A Planar Catechin Analogue as a Promising Antioxidant with Reduced Prooxidant Activity

• Published in: Chemical research in toxicology Vol. 16; no. 1; pp. 81 - 86
• Main Authors: Fukuhara, Kiyoshi, Nakanishi, Ikuo, Shimada, Tomokazu, Ohkubo, Kei, Miyazaki, Kentaro, Hakamata, Wataru, Urano, Shiro, Ozawa, Toshihiko, Okuda, Haruhiro, Miyata, Naoki, Ikota, Nobuo, Fukuzumi, Shunichi
• Format: Journal Article
• Language: English
• Published: United States American Chemical Society 01.01.2003
• Subjects: Antioxidants - chemistry; catechin; Catechin - analogs & derivatives; Catechin - chemistry; Electron Spin Resonance Spectroscopy; Free Radical Scavengers - chemistry; Oxidation-Reduction; Quercetin - chemistry; Structure-Activity Relationship
• ISSN: 0893-228X; 1520-5010
• DOI: 10.1021/tx025581f

A planar catechin analogue (1H 2 ), in which catechol and chroman moieties in (+)-catechin are constrained to be coplanar, is an efficient radical scavenger compared to the native catechin, and are nearly as effective as quercetin, a strong radical scavenger. The dianion (1 2- ) of 1H 2 produced by the reaction of 1H 2 with 2 equiv of tetramethylammonium methoxide reduced molecular oxygen (O2) to generate superoxide anion (O2 •-).

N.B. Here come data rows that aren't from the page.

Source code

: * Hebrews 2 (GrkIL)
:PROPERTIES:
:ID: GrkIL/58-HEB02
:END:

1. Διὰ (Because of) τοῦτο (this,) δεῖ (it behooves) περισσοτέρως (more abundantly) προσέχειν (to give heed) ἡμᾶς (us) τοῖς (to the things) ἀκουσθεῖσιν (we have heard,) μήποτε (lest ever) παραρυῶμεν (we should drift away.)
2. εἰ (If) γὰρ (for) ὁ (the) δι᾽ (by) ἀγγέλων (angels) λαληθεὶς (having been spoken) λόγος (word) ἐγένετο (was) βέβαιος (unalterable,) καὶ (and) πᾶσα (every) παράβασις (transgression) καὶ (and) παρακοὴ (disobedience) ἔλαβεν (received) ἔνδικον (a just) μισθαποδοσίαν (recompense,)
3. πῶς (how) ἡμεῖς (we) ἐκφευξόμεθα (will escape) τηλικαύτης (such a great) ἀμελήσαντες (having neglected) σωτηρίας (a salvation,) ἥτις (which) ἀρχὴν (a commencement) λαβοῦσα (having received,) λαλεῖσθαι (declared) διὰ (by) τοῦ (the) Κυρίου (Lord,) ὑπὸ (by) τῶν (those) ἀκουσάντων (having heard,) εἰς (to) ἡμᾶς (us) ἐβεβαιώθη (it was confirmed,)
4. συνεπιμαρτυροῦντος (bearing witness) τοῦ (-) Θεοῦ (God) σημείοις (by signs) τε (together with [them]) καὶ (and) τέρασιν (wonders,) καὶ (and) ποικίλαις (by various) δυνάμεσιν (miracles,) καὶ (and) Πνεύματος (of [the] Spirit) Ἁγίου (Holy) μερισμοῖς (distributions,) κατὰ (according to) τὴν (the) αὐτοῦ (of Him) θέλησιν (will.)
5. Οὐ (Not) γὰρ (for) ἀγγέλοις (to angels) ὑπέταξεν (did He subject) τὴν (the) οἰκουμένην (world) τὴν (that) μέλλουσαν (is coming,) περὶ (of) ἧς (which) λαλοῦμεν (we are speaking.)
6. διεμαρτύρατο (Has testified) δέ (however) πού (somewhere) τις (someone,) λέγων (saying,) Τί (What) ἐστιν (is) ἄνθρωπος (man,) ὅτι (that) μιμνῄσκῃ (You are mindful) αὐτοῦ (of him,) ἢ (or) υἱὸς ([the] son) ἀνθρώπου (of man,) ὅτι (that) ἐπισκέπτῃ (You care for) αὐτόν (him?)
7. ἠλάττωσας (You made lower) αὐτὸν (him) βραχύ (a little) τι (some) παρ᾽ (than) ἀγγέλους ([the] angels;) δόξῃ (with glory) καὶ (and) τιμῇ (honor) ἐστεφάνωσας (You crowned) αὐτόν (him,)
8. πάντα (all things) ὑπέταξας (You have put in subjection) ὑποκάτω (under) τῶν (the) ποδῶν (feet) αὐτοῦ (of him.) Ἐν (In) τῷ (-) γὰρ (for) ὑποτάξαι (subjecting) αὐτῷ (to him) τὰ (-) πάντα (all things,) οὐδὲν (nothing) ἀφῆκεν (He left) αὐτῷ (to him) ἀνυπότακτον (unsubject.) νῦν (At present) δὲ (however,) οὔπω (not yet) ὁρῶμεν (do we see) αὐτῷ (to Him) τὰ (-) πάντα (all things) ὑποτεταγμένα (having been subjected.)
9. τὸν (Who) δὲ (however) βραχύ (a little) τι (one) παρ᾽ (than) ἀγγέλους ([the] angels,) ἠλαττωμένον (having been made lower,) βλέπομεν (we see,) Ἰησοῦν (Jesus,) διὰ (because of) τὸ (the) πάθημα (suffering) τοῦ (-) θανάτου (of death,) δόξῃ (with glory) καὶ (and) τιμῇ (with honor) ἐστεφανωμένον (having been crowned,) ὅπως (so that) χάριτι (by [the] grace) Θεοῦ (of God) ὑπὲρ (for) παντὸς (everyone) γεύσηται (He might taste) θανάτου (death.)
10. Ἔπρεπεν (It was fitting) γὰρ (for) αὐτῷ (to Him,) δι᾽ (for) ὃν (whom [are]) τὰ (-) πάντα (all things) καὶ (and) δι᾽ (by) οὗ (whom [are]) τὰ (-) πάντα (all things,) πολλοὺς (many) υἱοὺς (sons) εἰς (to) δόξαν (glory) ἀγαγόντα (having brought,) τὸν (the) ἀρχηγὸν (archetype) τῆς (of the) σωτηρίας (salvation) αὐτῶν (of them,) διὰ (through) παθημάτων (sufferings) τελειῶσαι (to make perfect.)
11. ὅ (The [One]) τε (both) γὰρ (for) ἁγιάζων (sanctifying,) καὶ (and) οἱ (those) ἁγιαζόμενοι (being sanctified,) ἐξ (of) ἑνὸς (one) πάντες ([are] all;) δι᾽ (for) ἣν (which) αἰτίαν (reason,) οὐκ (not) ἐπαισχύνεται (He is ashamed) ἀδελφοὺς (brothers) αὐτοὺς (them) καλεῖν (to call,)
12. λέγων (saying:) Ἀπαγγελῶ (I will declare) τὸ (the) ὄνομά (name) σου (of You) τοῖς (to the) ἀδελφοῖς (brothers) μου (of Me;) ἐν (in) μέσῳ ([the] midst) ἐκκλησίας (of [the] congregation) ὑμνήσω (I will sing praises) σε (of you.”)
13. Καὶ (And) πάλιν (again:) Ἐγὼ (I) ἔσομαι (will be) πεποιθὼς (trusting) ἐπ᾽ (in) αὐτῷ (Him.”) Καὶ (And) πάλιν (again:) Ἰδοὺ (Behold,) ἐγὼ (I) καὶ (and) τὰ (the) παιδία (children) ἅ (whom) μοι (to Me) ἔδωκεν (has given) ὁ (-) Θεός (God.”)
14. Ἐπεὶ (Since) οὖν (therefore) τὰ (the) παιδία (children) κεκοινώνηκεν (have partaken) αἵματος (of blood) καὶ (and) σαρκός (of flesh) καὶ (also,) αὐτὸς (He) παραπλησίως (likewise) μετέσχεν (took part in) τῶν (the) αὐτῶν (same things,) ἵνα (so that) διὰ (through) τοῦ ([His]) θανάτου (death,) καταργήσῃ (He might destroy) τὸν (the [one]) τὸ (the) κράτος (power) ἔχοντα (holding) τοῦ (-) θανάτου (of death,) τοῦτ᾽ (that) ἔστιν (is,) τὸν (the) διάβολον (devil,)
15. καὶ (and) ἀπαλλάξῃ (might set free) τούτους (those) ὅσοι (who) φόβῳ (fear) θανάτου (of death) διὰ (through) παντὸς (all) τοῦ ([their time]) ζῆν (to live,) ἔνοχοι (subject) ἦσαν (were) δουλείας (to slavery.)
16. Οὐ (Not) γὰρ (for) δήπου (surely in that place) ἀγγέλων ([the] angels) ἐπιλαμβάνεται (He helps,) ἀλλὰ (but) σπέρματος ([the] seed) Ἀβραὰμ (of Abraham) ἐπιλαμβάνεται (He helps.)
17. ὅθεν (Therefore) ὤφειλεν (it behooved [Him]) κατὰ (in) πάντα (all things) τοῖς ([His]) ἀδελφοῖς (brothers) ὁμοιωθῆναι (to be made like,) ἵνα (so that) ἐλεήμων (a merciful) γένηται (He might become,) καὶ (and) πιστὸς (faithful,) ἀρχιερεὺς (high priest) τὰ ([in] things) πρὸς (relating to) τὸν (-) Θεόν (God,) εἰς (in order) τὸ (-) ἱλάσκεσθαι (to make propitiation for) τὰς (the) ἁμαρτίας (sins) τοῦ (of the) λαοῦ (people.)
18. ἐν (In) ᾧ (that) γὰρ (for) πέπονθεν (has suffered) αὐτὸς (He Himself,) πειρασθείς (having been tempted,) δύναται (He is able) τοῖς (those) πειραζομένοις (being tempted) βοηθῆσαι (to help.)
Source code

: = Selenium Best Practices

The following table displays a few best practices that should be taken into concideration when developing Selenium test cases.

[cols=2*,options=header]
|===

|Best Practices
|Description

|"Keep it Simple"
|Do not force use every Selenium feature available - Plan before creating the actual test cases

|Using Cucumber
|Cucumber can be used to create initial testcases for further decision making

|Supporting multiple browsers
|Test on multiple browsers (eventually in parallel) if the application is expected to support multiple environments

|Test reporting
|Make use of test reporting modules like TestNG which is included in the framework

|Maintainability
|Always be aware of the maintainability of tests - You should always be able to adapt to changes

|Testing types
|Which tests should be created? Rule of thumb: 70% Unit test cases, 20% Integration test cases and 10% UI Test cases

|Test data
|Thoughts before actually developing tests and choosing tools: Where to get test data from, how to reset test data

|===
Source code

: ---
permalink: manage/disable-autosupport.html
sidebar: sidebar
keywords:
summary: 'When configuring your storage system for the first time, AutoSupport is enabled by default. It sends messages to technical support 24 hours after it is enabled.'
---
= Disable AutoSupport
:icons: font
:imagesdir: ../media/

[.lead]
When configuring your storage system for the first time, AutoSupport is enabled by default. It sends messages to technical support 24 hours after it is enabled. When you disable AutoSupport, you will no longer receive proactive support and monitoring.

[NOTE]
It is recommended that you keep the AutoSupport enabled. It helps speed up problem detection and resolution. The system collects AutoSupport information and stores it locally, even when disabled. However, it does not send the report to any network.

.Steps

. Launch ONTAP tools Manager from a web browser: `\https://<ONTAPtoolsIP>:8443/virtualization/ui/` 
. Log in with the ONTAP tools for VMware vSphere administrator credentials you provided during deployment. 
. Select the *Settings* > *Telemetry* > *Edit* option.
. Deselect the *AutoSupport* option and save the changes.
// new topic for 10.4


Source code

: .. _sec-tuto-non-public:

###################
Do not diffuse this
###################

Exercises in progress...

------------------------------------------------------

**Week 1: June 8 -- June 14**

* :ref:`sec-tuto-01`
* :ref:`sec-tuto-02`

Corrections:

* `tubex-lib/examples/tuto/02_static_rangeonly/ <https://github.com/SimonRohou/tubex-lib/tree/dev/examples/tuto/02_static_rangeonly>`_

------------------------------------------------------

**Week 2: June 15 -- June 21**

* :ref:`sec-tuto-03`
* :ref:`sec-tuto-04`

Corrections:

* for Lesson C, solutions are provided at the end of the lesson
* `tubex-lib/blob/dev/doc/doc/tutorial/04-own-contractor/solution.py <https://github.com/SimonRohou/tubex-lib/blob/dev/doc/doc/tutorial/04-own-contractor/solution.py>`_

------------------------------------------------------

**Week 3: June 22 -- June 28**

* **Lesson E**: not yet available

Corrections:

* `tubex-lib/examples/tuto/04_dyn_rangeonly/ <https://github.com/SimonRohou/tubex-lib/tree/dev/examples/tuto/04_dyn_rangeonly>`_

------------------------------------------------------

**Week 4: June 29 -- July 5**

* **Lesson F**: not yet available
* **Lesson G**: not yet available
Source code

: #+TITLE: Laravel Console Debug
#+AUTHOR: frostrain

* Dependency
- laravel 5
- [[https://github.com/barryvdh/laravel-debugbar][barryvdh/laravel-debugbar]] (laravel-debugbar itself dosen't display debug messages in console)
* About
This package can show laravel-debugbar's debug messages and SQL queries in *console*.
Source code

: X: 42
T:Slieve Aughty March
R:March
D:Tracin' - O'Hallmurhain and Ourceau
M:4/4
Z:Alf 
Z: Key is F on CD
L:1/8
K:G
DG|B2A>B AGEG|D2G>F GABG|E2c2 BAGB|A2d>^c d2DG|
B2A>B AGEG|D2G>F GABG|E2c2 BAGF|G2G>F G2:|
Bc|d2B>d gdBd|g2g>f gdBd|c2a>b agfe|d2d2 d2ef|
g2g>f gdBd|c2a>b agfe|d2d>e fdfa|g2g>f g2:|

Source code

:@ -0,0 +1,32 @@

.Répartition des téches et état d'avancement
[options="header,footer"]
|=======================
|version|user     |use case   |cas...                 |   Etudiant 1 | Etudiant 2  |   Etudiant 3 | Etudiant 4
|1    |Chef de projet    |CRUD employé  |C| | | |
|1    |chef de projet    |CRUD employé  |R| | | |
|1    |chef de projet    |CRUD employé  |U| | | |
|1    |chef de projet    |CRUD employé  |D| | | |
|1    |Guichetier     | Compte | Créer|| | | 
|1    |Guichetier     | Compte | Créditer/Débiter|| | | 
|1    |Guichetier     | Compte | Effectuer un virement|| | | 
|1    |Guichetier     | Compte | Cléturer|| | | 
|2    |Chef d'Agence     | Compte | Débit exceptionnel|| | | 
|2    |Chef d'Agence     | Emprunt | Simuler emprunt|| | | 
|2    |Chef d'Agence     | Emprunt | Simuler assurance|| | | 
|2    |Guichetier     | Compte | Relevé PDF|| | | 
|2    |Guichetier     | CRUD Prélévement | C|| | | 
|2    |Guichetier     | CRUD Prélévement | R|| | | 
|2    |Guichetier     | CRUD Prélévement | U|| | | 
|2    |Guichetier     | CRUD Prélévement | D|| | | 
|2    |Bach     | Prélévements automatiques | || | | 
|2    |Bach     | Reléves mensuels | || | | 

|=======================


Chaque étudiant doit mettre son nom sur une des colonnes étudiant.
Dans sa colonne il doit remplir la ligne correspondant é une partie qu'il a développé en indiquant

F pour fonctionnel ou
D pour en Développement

The resulting radical anion (1 • - ) from 1H 2 underwent intramolecular proton transfer to give an o-semiquinone radical anion form of 1 • - , which shows a characteristic ESR spectrum with g value of 2.0048. Although the same mechanism has also been shown for (+)-catechin, the rate constant of electron transfer (k et) from 1 2- to O2 is about a half of that reported for (+)-catechin, indicating that the electron transfer from 1 2- to O2 is slower than that from (+)-catechin dianion to O2. Together with efficient protection against DNA strand breakage induced by the Fenton reaction, the small k et value for 1H 2 implies that, in physiologically relevant systems, there is less of a possibility of generating oxygen radicals responsible for prooxidant activity with 1H 2 than that with (+)-catechin. The strong radical scavenging ability and less-efficient generation of O2 •- suggest that the planar catechin analogue may be useful for the prevention and/or treatment of free-radical-associated diseases.